My work on the JOIDES Resolution usually involves crushing rocks and weighing the powders. Not terribly exciting, but the wealth of information that you can get from analysing these powders makes it worthwhile! The chemistry of these rocks can tell you all about the climate and environment at the time the rocks formed. As a palaeoclimatologist I am interested in reconstructing past climates—the temperature of the ocean, the amount of CO2 in the atmosphere, ocean circulation, and how these things changed through time. I’m also interested in where the sediment that forms the rocks came from: is it from land or formed in the ocean? If from the land, was it blown in by the wind, or brought by a river?

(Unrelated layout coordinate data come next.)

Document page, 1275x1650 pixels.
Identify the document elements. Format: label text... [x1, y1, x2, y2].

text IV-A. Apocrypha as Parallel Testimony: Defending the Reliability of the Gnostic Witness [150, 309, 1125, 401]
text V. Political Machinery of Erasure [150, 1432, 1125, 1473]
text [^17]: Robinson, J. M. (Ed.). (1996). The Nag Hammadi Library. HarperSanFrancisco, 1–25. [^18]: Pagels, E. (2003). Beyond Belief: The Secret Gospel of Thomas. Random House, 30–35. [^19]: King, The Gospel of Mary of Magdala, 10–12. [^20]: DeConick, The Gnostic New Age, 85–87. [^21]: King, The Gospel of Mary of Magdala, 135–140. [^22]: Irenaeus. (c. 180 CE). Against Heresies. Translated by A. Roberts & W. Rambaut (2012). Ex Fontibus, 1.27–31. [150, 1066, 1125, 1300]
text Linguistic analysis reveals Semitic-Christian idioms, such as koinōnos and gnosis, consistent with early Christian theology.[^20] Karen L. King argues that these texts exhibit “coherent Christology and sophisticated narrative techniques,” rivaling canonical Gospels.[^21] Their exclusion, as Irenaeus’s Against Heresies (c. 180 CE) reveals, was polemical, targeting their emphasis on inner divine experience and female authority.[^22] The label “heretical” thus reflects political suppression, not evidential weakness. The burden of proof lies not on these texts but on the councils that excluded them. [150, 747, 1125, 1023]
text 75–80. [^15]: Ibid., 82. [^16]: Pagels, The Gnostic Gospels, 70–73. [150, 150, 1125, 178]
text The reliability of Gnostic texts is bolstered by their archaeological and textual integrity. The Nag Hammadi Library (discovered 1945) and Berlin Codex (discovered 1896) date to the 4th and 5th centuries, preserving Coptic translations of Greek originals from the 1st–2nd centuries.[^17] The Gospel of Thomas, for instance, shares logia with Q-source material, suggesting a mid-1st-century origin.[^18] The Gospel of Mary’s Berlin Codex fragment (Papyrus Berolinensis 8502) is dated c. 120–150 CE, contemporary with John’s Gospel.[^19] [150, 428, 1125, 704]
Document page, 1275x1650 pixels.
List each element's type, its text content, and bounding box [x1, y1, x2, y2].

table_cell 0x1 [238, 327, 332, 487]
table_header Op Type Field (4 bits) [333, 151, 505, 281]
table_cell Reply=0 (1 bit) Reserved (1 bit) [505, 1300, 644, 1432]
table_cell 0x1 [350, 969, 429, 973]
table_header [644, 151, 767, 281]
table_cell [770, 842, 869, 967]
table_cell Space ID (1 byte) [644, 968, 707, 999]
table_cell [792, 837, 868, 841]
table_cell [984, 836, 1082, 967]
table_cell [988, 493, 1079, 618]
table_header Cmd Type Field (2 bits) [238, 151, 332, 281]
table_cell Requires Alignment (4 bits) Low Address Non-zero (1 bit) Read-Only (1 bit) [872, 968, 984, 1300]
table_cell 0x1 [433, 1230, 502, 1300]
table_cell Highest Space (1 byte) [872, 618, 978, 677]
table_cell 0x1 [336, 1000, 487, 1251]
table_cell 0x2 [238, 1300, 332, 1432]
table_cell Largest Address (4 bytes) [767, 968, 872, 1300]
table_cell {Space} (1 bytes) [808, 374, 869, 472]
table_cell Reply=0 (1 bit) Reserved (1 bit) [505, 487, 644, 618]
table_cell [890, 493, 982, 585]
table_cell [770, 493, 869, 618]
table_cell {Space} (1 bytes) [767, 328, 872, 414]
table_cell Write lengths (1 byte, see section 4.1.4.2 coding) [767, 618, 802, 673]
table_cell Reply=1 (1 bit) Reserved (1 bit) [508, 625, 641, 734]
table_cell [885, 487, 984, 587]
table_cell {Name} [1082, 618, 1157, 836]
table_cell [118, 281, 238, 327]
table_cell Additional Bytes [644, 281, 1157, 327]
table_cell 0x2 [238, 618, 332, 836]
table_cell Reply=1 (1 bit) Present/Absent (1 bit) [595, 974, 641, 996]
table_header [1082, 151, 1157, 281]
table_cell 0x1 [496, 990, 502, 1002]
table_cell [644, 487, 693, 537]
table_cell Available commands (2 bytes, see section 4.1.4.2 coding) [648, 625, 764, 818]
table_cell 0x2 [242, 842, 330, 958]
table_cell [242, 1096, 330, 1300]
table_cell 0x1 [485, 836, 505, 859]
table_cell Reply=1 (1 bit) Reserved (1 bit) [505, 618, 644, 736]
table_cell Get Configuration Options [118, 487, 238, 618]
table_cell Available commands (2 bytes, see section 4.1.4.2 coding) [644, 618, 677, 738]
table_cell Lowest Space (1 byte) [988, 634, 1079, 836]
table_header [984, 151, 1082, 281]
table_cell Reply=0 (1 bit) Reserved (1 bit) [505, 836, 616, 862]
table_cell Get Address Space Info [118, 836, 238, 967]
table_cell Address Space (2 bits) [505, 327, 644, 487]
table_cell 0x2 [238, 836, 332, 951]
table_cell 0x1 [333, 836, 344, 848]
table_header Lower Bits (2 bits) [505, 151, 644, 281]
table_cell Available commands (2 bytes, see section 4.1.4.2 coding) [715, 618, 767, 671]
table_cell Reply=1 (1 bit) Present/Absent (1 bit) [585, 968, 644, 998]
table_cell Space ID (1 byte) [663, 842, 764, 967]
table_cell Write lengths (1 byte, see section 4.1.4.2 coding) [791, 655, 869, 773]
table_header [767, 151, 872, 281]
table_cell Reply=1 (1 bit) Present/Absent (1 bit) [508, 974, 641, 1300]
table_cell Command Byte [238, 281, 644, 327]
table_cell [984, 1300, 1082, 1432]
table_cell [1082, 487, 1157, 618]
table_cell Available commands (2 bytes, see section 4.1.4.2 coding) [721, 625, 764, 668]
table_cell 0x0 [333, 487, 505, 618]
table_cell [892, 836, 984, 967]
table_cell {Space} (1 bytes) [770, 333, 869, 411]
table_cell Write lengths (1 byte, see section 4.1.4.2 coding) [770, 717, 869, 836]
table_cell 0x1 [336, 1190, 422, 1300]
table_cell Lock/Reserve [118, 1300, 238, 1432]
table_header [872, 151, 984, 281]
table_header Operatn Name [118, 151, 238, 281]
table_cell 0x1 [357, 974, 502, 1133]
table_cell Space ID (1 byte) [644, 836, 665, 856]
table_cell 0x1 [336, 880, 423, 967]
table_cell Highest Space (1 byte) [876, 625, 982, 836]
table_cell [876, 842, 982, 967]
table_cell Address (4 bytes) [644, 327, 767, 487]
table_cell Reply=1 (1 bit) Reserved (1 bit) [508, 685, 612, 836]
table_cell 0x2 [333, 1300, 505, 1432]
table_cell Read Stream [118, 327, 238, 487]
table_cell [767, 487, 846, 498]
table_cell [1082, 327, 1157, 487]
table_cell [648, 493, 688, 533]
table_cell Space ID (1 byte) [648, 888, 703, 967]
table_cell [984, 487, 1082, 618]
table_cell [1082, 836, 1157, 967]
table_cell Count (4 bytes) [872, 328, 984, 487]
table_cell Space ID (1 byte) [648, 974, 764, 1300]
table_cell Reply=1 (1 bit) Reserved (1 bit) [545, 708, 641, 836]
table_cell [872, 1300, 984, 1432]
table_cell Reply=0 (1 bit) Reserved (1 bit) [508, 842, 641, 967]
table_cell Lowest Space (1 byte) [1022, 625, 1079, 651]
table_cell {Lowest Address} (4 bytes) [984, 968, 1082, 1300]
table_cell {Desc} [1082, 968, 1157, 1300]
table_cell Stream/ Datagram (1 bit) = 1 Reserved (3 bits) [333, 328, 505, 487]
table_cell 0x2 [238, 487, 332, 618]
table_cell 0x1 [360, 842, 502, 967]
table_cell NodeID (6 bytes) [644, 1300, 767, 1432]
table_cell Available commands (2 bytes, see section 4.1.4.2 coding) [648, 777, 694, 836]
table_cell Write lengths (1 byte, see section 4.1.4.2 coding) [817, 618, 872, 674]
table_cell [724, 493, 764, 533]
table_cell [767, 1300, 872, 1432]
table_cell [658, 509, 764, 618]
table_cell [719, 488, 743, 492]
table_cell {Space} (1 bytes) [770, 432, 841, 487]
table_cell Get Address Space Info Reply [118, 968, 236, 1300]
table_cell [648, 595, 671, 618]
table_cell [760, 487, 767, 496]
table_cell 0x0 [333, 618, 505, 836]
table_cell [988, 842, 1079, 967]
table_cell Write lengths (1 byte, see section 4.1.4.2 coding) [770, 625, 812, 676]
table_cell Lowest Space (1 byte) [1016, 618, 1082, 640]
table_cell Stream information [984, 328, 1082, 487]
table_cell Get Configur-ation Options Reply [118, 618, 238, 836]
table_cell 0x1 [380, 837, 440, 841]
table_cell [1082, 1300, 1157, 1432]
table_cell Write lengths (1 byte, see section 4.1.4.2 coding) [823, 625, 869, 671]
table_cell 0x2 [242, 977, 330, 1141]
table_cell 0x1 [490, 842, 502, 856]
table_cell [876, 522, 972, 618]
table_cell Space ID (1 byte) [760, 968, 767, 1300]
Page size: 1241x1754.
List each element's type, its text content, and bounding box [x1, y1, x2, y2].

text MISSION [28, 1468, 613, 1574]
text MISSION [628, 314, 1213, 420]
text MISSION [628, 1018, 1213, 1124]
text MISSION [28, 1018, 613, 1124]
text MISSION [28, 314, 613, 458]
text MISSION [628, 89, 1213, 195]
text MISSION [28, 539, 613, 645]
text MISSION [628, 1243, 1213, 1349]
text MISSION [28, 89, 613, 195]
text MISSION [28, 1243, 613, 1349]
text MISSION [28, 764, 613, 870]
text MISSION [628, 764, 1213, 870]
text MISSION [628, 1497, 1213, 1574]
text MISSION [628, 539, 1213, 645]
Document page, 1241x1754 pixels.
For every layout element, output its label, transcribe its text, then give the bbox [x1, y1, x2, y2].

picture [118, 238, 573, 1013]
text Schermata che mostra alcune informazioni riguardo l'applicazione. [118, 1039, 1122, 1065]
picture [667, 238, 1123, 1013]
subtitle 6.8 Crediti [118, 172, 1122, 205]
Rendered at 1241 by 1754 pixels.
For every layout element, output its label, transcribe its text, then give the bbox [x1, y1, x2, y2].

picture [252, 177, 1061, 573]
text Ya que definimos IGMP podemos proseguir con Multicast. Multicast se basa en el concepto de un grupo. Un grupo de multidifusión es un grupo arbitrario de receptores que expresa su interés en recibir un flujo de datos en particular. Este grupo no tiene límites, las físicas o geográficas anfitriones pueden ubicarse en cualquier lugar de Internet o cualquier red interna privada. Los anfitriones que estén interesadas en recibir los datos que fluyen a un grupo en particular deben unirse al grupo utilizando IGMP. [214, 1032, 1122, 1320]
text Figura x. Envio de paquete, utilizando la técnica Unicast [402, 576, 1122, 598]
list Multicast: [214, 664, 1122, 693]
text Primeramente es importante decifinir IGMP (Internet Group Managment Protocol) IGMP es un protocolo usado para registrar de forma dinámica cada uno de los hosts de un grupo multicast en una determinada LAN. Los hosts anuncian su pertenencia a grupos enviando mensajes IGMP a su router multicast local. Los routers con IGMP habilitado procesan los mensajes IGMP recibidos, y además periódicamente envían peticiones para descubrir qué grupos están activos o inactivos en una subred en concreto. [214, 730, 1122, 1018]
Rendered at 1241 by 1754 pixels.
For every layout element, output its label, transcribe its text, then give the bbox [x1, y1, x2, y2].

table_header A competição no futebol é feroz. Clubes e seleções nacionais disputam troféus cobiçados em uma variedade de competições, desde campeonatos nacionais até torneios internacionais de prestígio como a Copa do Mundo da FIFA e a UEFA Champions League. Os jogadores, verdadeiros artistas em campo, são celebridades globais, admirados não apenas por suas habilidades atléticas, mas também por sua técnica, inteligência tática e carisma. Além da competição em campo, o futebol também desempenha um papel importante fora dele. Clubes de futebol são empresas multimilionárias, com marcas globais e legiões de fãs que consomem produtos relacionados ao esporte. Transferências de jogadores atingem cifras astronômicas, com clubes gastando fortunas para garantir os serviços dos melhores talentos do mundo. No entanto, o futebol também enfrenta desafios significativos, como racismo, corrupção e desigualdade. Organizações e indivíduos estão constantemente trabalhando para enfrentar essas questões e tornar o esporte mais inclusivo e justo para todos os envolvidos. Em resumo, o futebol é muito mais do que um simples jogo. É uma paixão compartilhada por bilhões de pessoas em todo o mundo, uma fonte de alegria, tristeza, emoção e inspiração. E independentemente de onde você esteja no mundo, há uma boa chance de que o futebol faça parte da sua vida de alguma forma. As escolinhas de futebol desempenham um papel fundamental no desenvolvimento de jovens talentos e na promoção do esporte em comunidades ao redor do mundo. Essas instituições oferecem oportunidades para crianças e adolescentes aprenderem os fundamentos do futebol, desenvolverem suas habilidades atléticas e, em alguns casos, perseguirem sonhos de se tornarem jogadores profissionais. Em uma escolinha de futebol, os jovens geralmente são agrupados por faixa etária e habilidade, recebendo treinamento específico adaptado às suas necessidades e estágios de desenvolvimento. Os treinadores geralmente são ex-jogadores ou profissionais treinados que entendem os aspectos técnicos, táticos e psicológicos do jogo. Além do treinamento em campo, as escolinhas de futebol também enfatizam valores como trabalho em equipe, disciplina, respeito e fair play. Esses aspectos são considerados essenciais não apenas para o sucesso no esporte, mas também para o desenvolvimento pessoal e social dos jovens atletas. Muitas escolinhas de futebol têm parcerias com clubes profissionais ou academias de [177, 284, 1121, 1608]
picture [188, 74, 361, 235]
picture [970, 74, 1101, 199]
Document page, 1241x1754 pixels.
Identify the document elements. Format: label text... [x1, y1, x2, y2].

My work ties in with that of others on the ship, for example Lloyd, who studies the breakup of Australia and Antarctica, and Rodrigo, who uses microfossils to determine the age of the rocks. Together we can reconstruct when the land between Antarctica and Australia gave way to ocean, and how this led to changes in the climate and environment.
When I’m not on shift I enjoy soaking up the sun on deck (something we don’t get much of in England!), going to the gym, or reading. I really enjoy being on board, spending time with friends and fellow scientists, geeking out about our new data!